Passage

..............................

First I wanna say that your idea of “art” and “artist” is both limiting and too expansive at the same time. Many in the professions or situations you use as examples, do not think of what they do as art, or as themselves as artists. Others do. In one case, it’s not art. In the other it is.
Other than that, if you’ve entered a legal contract with someone to produce something for them, you’re obligated to do so. The details of the contract will determine to what point the artist can be compelled, and what creative freedom they have. Any artist is free to not enter a contract and cannot be forced to do so.
And I strongly disagree that the greatest choice belongs to the buskers in the park. They usually do what they do in spite of unfortunate circumstances and financial compromises. Leaders in any creative field are free to work and express with anything they want and still earn a profit, mostly because of luck and name-recognition. And they are still free to enter a contract or not, just as a busker in the park.
Unless the store is deciding they don’t want to sell to someone because they’re a member of a protected class. If Aldi suddenly stopped selling milk to black people, they’d get squashed like a bug. And if they stopped selling milk to gay people, there’d at least be a lawsuit, though the result of that lawsuit isn’t completely certain since the courts have been vague on just how protected a class sexual orientation is.

..............................

Data excerpts
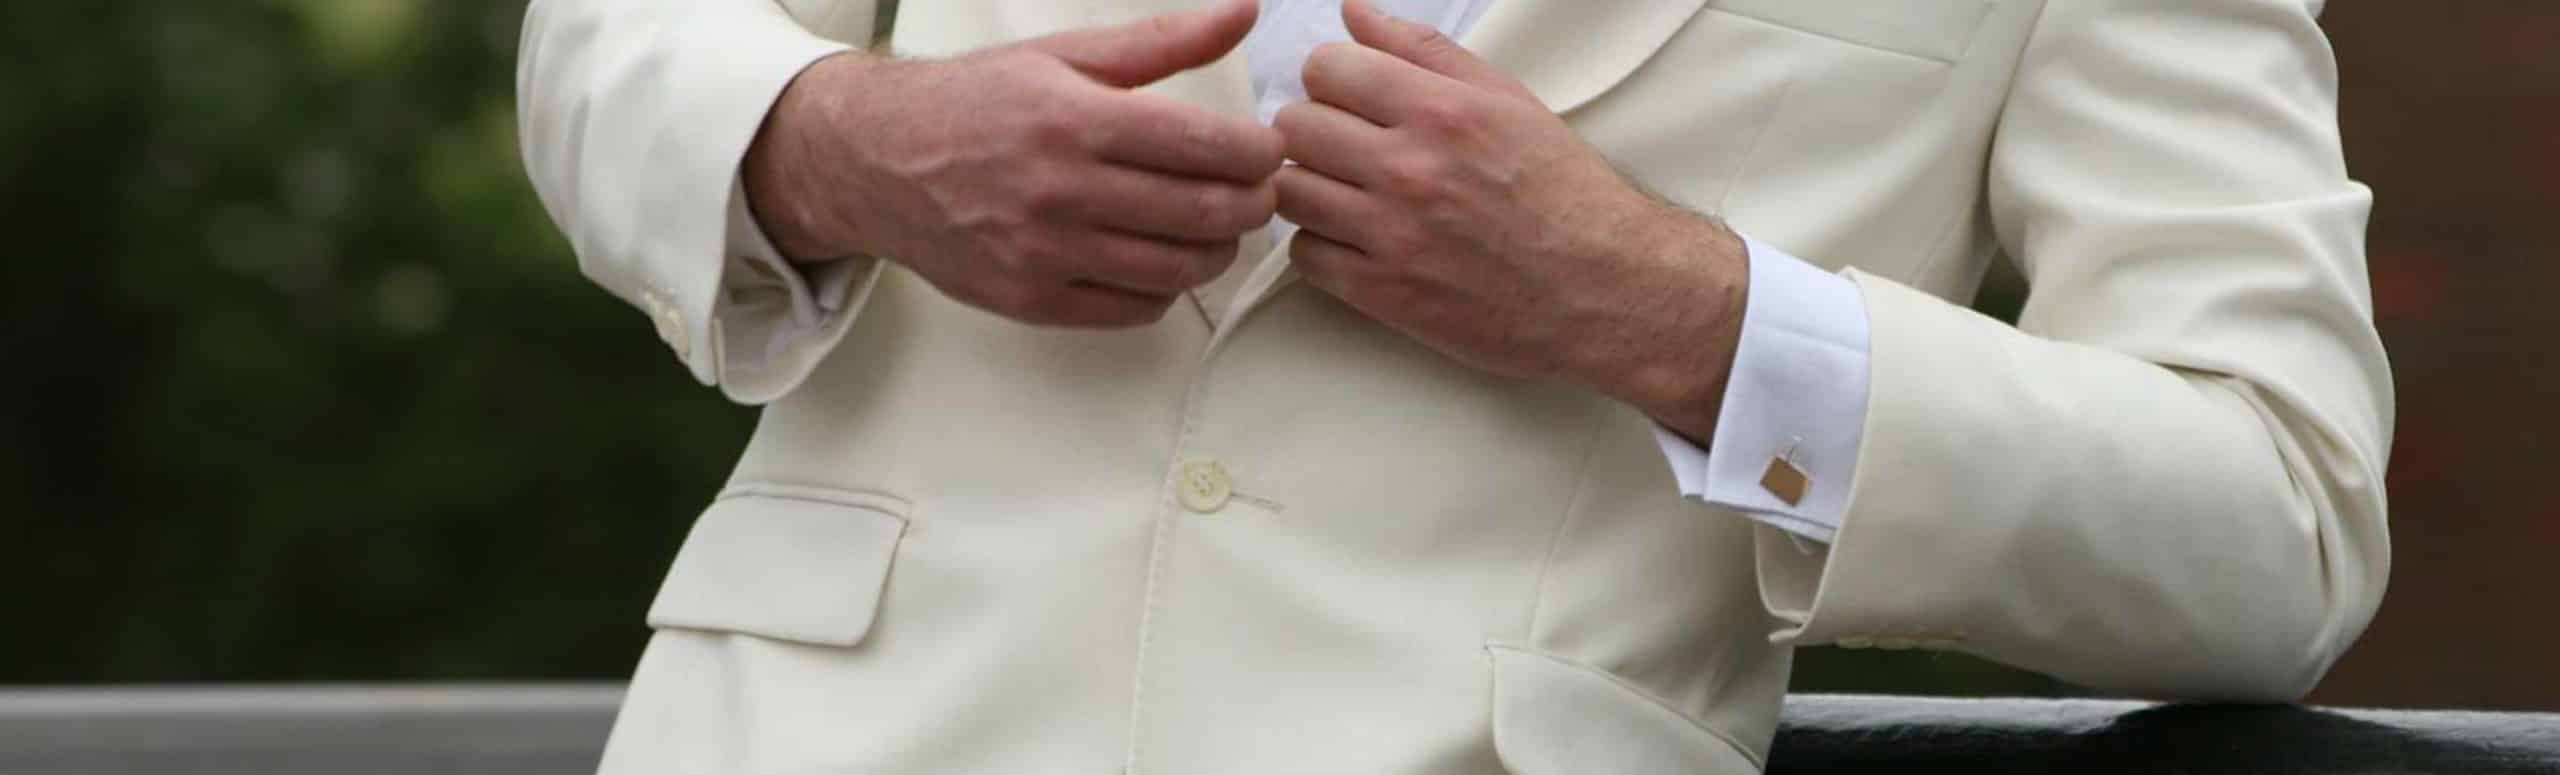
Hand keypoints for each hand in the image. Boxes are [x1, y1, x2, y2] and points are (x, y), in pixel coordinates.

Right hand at [743, 0, 1283, 327]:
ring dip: (1218, 250)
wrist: (875, 161)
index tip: (1268, 149)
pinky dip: (1167, 288)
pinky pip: (1135, 309)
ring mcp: (1045, 253)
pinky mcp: (1031, 300)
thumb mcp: (1064, 54)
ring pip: (1178, 270)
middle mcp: (1061, 191)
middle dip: (1253, 205)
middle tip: (1259, 192)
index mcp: (1076, 120)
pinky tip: (1161, 255)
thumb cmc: (975, 102)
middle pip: (1205, 215)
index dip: (1260, 154)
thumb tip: (1244, 10)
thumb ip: (1162, 40)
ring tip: (1217, 224)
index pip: (1208, 148)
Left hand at [1273, 0, 1747, 438]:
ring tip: (1349, 193)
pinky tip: (1357, 239)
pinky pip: (1304, 254)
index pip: (1326, 67)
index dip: (1332, 78)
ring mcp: (1392, 235)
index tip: (1352, 97)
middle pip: (1295, 126)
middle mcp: (1410, 169)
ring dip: (1311, 186)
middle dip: (1314, 129)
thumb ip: (1423, 51)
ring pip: (1289, 190)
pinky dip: (1321, 244)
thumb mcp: (1506, 100)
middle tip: (1348, 146)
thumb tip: (1352, 13)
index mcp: (1442, 111)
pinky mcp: (1384, 294)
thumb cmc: (1560, 190)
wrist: (1603, 288)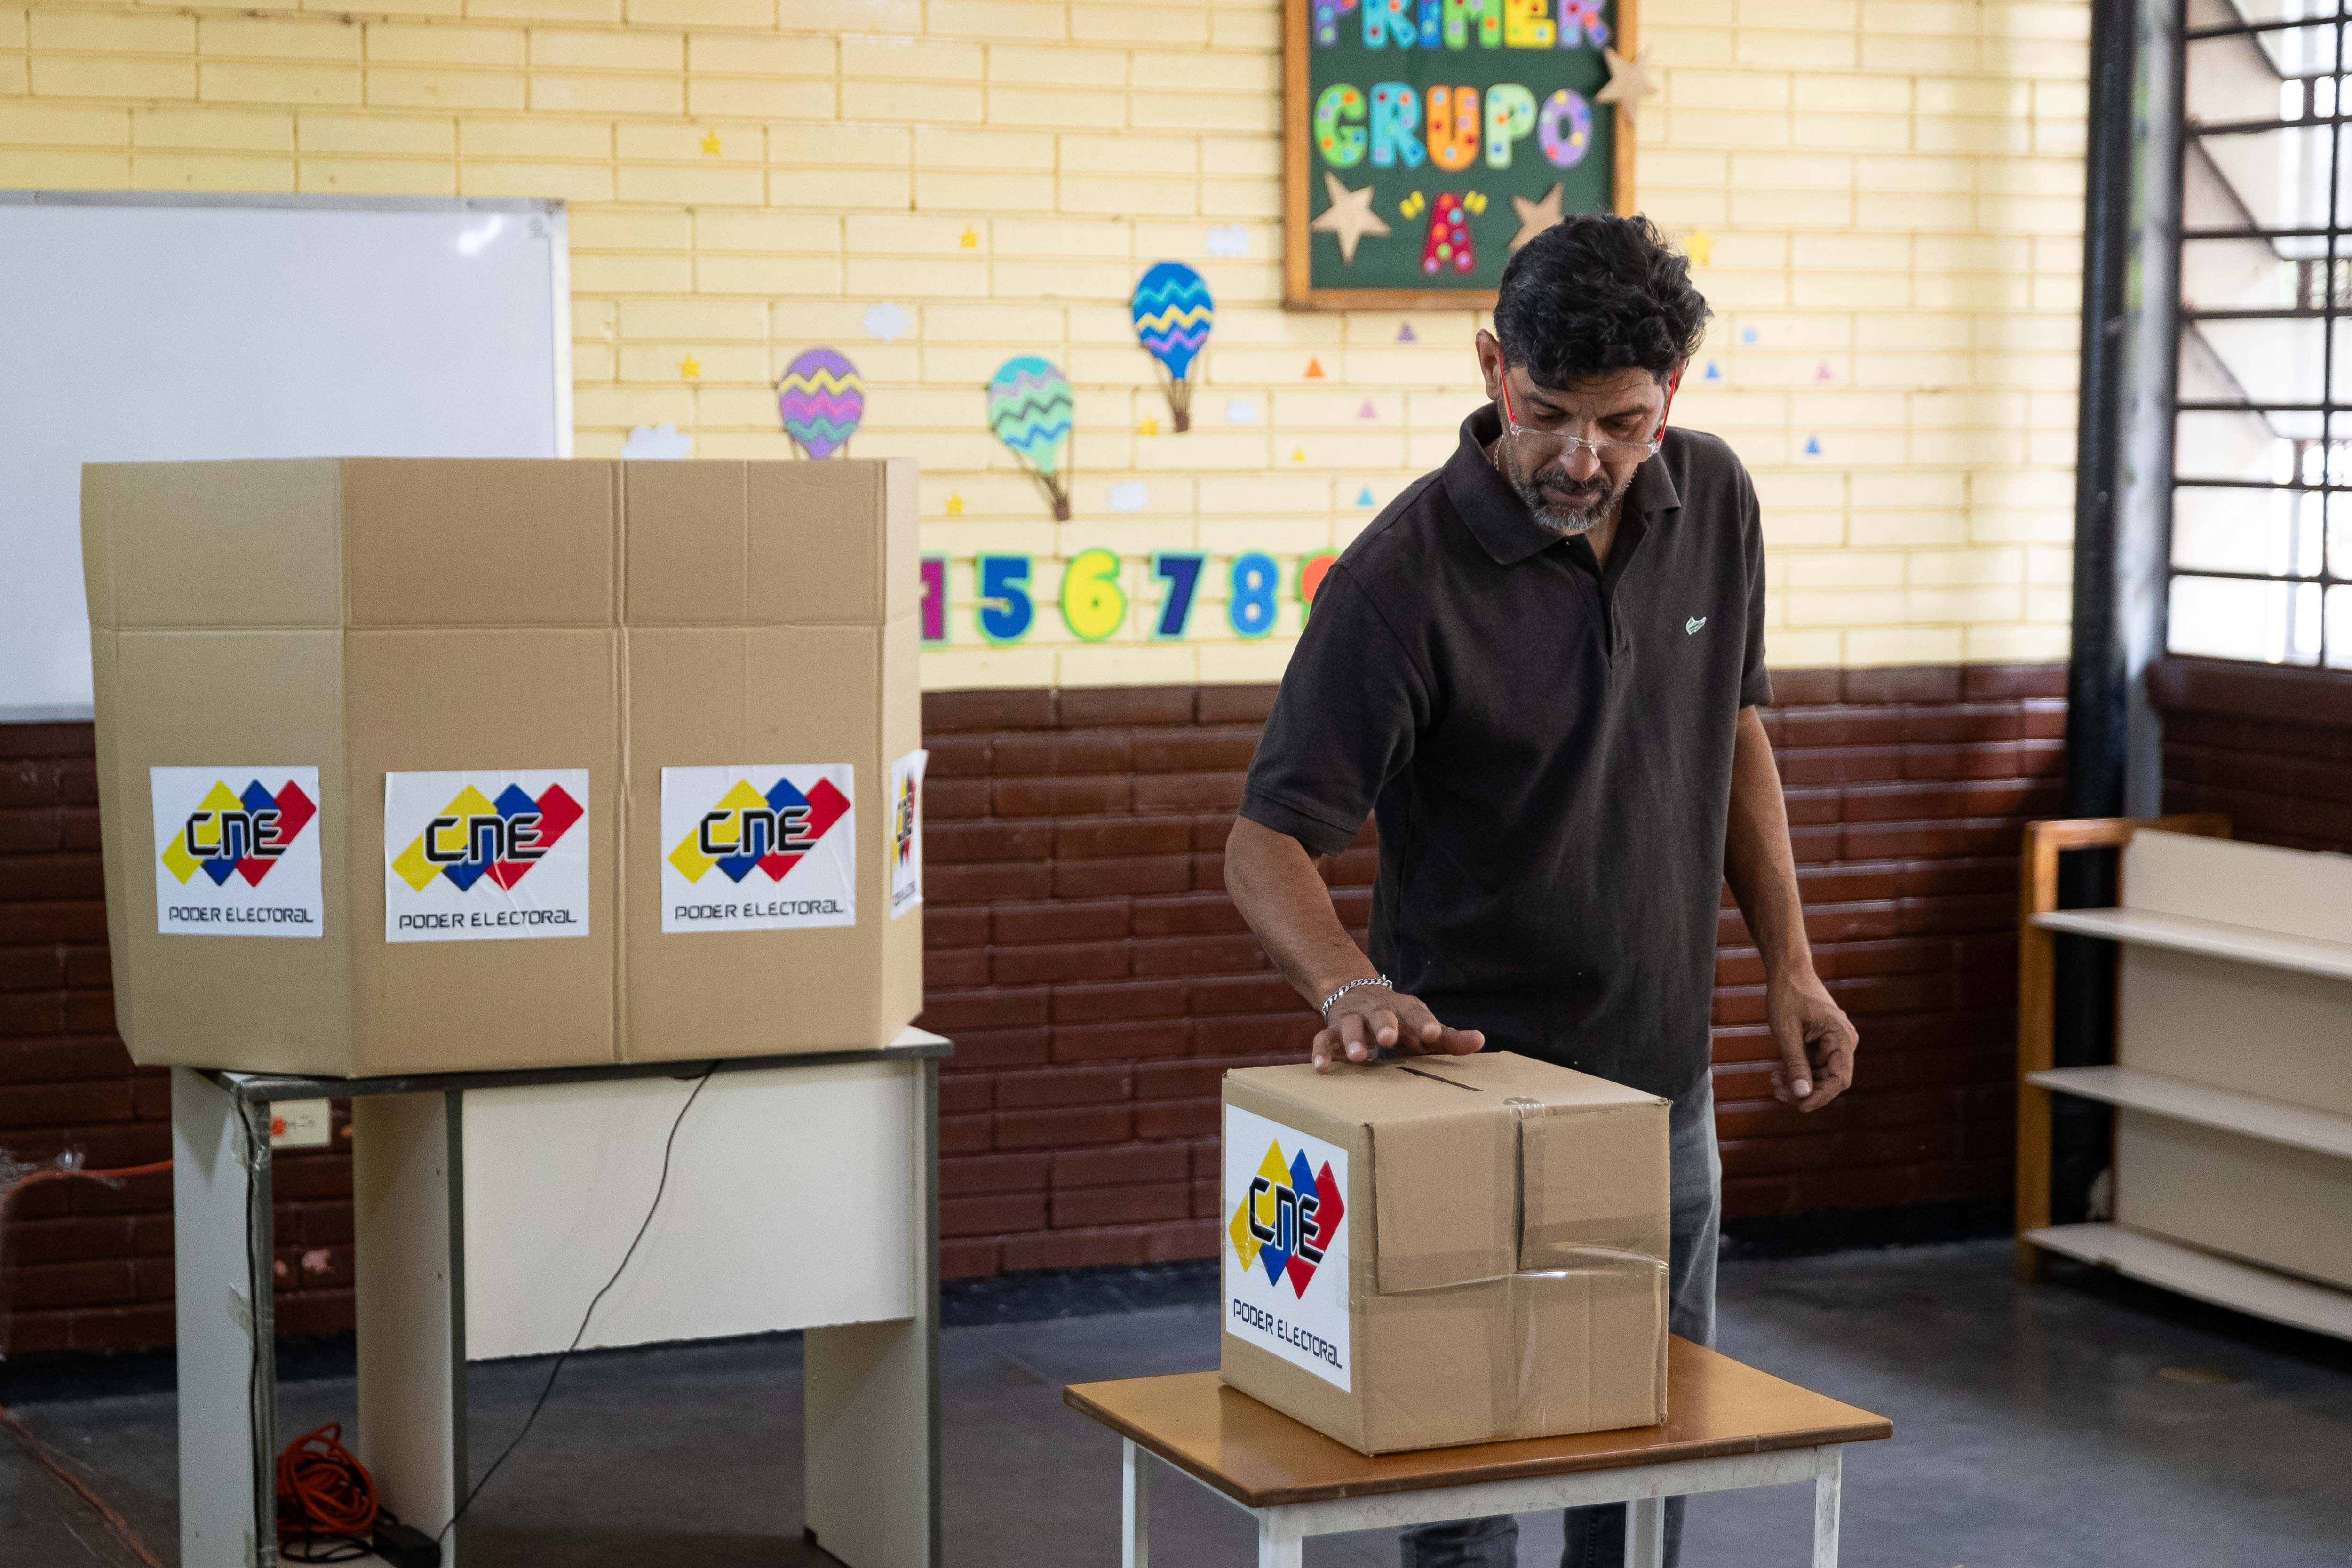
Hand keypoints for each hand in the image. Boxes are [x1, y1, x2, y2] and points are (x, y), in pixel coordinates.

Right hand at [1311, 986, 1484, 1071]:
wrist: (1357, 993)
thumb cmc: (1399, 1020)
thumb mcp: (1422, 1026)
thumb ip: (1449, 1038)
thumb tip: (1480, 1041)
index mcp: (1403, 1009)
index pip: (1416, 1013)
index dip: (1425, 1023)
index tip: (1434, 1034)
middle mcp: (1377, 1010)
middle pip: (1380, 1014)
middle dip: (1384, 1025)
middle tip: (1390, 1038)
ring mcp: (1353, 1018)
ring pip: (1350, 1025)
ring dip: (1353, 1039)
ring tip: (1358, 1056)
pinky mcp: (1332, 1028)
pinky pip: (1323, 1038)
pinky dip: (1322, 1051)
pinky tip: (1323, 1067)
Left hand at [1767, 968, 1856, 1111]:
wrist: (1788, 970)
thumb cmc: (1787, 995)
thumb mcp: (1786, 1031)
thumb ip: (1795, 1064)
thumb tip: (1802, 1094)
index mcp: (1842, 1037)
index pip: (1839, 1079)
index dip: (1821, 1097)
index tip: (1799, 1106)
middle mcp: (1844, 1042)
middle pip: (1830, 1080)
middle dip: (1805, 1090)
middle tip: (1776, 1091)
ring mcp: (1835, 1042)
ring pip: (1820, 1075)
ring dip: (1798, 1082)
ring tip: (1772, 1080)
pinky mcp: (1823, 1042)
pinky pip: (1814, 1065)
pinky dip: (1797, 1071)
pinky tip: (1777, 1071)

..............................

Tasks to carry out
A - Copy the stretch of the comment about artists and contracts from "Other than that, if" through "busker in the park.".
B - Answer these questions using the comment about artists and contracts:
(i) What sets the point to which an artist under contract can be compelled?
(ii) Who does the writer disagree have the greatest choice?
(iii) Which store is named in the example about selling milk?
C - Write the next part of the comment about artists and contracts, picking up after its final sentence.

Outputs in order
A -
Other than that, if you’ve entered a legal contract with someone to produce something for them, you’re obligated to do so. The details of the contract will determine to what point the artist can be compelled, and what creative freedom they have. Any artist is free to not enter a contract and cannot be forced to do so.
And I strongly disagree that the greatest choice belongs to the buskers in the park. They usually do what they do in spite of unfortunate circumstances and financial compromises. Leaders in any creative field are free to work and express with anything they want and still earn a profit, mostly because of luck and name-recognition. And they are still free to enter a contract or not, just as a busker in the park.

B -
(i) The details of the contract.
(ii) The buskers in the park.
(iii) Aldi.

C -
Art is arguably more protected by modern first-amendment jurisprudence than political speech.
In any event, what the S.Ct. says the 1st A protects is “expression.” And even when something constitutes “expression,” it can still be regulated based on countervailing societal considerations. A good exemplar of this was the nude-dancing case from 1991 (what? nudity? students’ heads in the back of the class start to pop up). The majority ruled that nude dancing is expressive conduct, but that the societal interests in opposing public nudity were strong enough to overcome the 1st A protection that attaches. Scalia’s concurrence, by contrast, concluded that such dancing was only “conduct,” not expression, and thus not protected at all. The dissent argued instead that the dancing was protected expression and that the societal interest in quashing it was not sufficient.
Here, the baker is arguing that his baking constitutes “expression,” whereas cakes made on some sort of assembly line are just “conduct,” and that the societal interests involved are not sufficient to overcome the protection attached to his expression. (Presumably he would have to concede, however, that the state could require him not to work in the nude).
To use my movie-casting analogy from above, casting the part of FDR in a film would likely be considered “expression,” and the director could insist on a white actor. A TV station hiring a newscaster, however, is probably engaging in something much more like mere conduct, and it could not insist on hiring a white person without regard to antidiscrimination law.
The argument is that it can’t be compelled by the government. I’m not sure how you could miss that part. If you have a contract with a private party, that’s a different matter. If you don’t fulfill the contract, they can sue for restitution even if they don’t get the art.
It’s a foolish argument. If an amateur cake decorator wants to say they only decorate cakes when they feel like it, that’s fine.
But this guy is a professional cake decorator. He set himself up in the business of being “compelled” to decorate cakes when customers want them. If he allows straight customers to have the right to compel him then gay customers are entitled to the same right.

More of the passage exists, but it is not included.